*** MATERIAL FOR THIS EXERCISE Section Begins ***
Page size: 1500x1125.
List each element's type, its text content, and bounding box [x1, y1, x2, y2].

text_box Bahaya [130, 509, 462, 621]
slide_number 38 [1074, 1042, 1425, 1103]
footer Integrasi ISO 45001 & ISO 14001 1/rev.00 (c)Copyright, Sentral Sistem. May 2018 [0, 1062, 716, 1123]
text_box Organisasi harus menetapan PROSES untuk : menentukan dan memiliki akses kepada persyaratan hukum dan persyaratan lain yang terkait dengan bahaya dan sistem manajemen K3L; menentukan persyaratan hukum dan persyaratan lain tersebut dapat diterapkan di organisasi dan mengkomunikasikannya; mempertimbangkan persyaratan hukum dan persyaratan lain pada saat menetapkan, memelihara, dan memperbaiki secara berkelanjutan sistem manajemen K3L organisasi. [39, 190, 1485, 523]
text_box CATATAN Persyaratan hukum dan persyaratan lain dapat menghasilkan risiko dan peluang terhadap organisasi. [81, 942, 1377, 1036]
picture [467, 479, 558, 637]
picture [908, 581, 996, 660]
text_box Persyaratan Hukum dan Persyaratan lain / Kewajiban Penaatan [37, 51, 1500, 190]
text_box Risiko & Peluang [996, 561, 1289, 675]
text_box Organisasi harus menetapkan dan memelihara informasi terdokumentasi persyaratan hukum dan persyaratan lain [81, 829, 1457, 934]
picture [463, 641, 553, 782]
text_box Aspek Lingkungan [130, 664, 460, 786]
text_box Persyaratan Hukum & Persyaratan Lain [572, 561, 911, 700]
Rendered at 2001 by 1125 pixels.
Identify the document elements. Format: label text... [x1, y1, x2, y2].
*** MATERIAL FOR THIS EXERCISE Section Ends ***
#### [TRY IT]
Which lines run from the one containing "Rendered at 2001 by 1125 pixels." through the end of the material? Output exactly those lines and no others.

#### [ANSWER SPACE]
Rendered at 2001 by 1125 pixels.
Identify the document elements. Format: label text... [x1, y1, x2, y2].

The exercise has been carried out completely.